Ferdinand, always supported by Austria, with whom he has always been in secret alliance, has devoted large sums to anti-Serb and anti-Greek propaganda in Bulgaria, Macedonia, and throughout the world, preparing for the day when his designs of conquest could be carried into effect.

As the First Balkan War drew to a finish, when King Ferdinand's grip had hardly closed on the golden prize of that war, Adrianople, which the Serbs helped their Bulgar brothers to conquer, and whose Turkish commander and his staff, as fate decreed, were actually captured by the Serbs and handed over by them to the Bulgarians, Ferdinand turned his army westward to attack the Serbs, leaving Adrianople and Thracia, rich territory which the Bulgars had just reconquered at such cost of blood and which was confirmed to Bulgaria by the Treaty of London, to fall back unprotected into the hands of the Turks.

On the night of June 29, 1913, without any declaration of war, the Bulgarian army suddenly attacked the Serbians and Greeks all along the line, over 250 miles in length. Apparently General Savoff, the Bulgarian commander, had taken the initiative upon himself, for all that night and the next day the Government in Sofia kept sending telegrams ordering the operations to cease.

All through July the fighting continued, and the battles were far more bloody than those that had been fought with the Turks in the first war. In the south the Bulgarians were decidedly beaten, but this was because they had counted on holding the Greeks back with only 70,000 men.
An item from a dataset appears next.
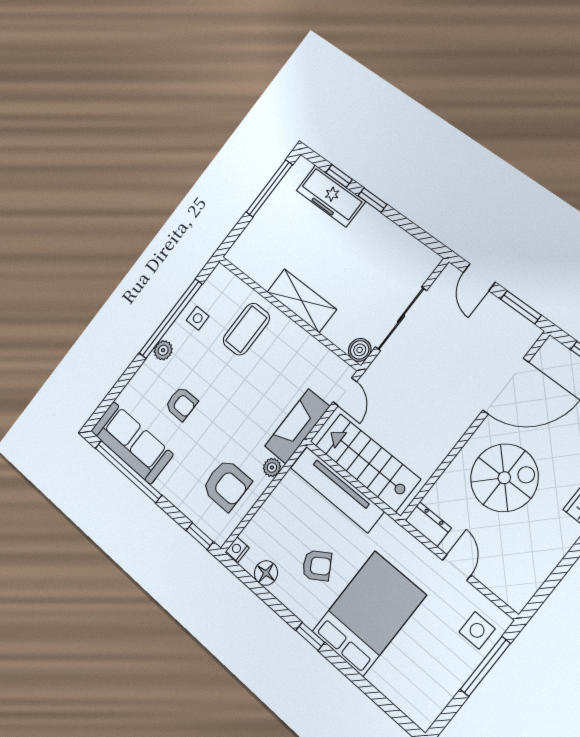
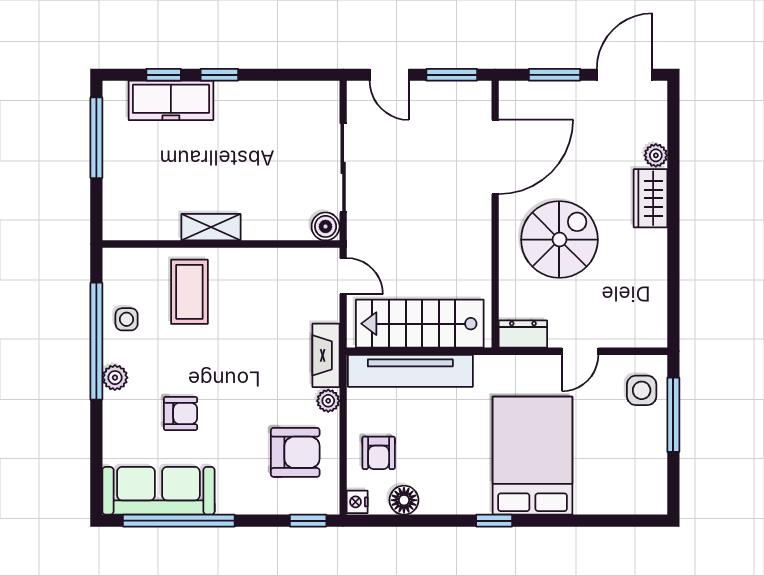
shelving: (302, 301) -> (211, 227), width x0.67, depth x0.75
fireplace: (297, 426) -> (326, 355), width x0.73, depth x0.76
armchair: (317, 566) -> (379, 453), moved, turned 122
door: (457, 568) -> (580, 351), swing flipped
The main fighting was on the Bregalnitza River, between the Serbians and the Bulgarians. Here the Bulgarians also suffered a reverse. And the Serbians were suffering losses that they could less afford than the Bulgarians. Whether the Bulgarians might eventually have won out, as their lines were contracted and the Greeks were drawn away from their base at Saloniki, was a military question that was not to be decided. For at this juncture Rumania took unexpected action. She suddenly on July 10 began an invasion of Bulgaria from the north, and by the end of the month her cavalry screens were within twenty miles of the Bulgarian capital. The Turks, too, had recrossed the frontier and were once more in possession of Adrianople, which the small Bulgarian garrison surrendered without resistance. Literally the armies of all her neighbors were invading Bulgaria. Further resistance was useless. On July 31, after just one month of fighting, an armistice was signed, and representatives from all the belligerents met in Bucharest to negotiate terms of peace. On August 10 the Treaty of Bucharest was finally signed.

As a result of the Second Balkan War Bulgaria was left in a much worse position than she was in after the first war. First of all she had to give a slice of her Danubian territory to Rumania, as her price for entering the war. Then she had to return part of Thrace, including Adrianople, to the Turks. Serbia retained southeastern Macedonia, and Greece kept Saloniki and its hinterland for fifty miles inward, including Kavala, the natural economic outlet for Bulgaria on the Ægean.[Back to Contents]

PART III—DIRECT CAUSES OF THE WAR

CHAPTER XX

ASSASSINATION OF FRANZ FERDINAND—AUSTRIA'S ULTIMATUM

It was the boast of the greater European powers, during the Balkan Wars of 1912 and 1913, and after, that the "conflagration in the Balkans had been localized"—i.e., that none of the western nations would be involved in the complications growing out of the trouble in the Balkans. The conflagration in the mountainous peninsula had been "localized," it was true; but the smouldering fire that remained after the Balkan Wars was to flare forth, during the summer of 1914, to spread over Europe from the Shetland Islands to Crete in one grand flame, and to drop sparks on the remaining four continents. That smouldering fire was the doctrine known as Greater Serbianism, sometimes wrongly spoken of as Pan-Serbianism.